WHAT YOU HAVE TO DO
Copy out each line below in which the string "APERTURE" appears.

Records excerpted from a collection:
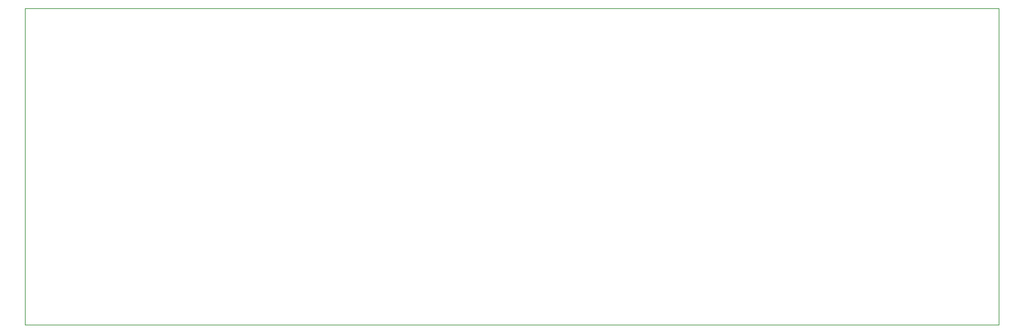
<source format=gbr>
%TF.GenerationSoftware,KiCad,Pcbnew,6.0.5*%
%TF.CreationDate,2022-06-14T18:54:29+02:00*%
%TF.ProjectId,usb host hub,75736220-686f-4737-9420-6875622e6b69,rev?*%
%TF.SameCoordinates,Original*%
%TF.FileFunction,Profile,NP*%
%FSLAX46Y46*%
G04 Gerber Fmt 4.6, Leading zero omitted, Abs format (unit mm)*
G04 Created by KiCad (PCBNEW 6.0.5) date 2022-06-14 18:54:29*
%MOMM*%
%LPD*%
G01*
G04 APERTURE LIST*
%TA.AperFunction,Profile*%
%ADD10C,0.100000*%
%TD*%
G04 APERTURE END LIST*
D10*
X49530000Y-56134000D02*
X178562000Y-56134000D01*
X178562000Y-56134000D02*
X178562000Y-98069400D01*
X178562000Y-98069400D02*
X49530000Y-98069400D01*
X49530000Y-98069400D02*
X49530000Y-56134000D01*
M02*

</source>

ANSWER TO THE EXERCISE
G04 APERTURE LIST*
G04 APERTURE END LIST*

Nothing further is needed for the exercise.